Activity:
Without including any pictures, reproduce the full listing exactly.

Source material:
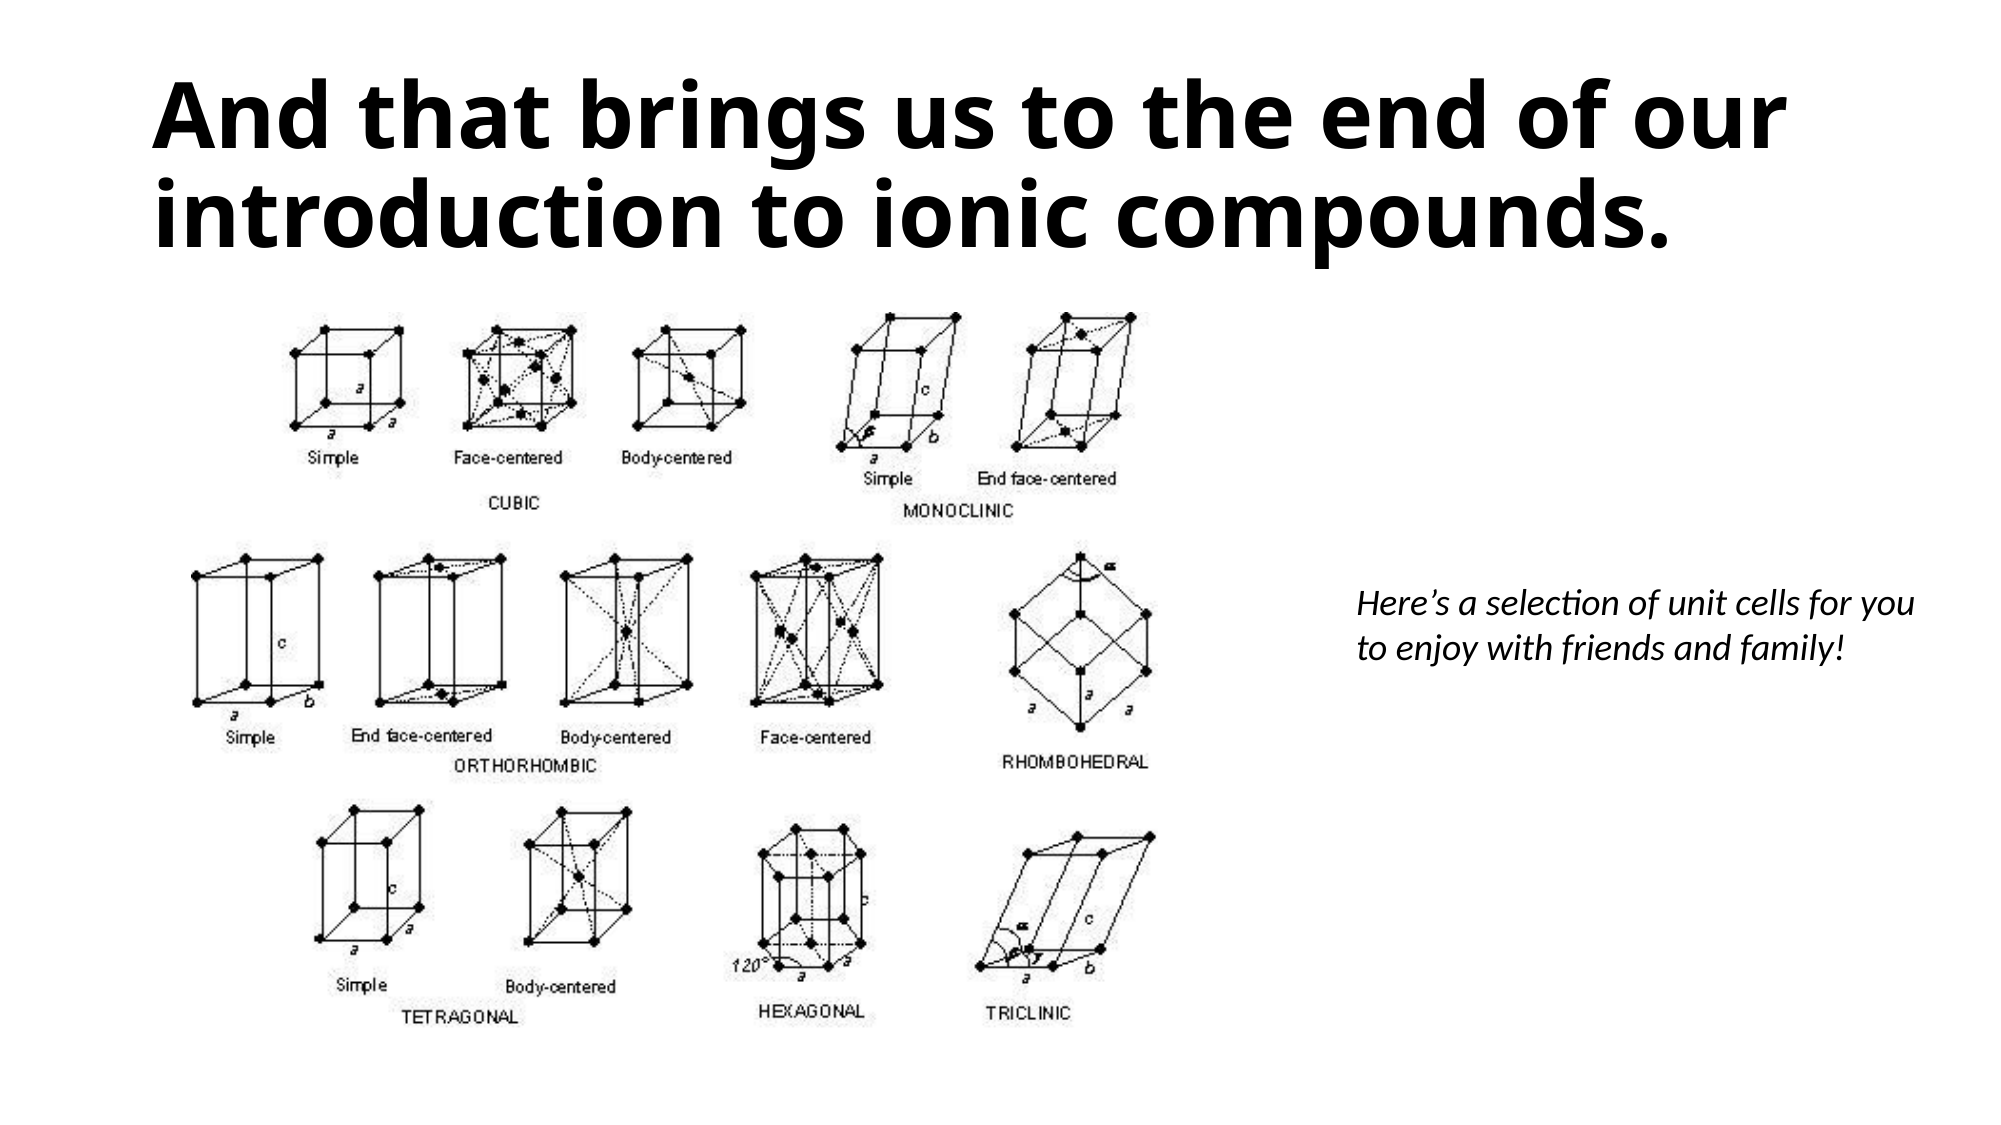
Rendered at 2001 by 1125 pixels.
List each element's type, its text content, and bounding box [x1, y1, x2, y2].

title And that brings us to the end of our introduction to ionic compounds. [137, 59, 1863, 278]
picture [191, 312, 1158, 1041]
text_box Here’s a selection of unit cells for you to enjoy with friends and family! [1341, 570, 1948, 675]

Answer:
Rendered at 2001 by 1125 pixels.
List each element's type, its text content, and bounding box [x1, y1, x2, y2].

title And that brings us to the end of our introduction to ionic compounds. [137, 59, 1863, 278]
picture [191, 312, 1158, 1041]
text_box Here’s a selection of unit cells for you to enjoy with friends and family! [1341, 570, 1948, 675]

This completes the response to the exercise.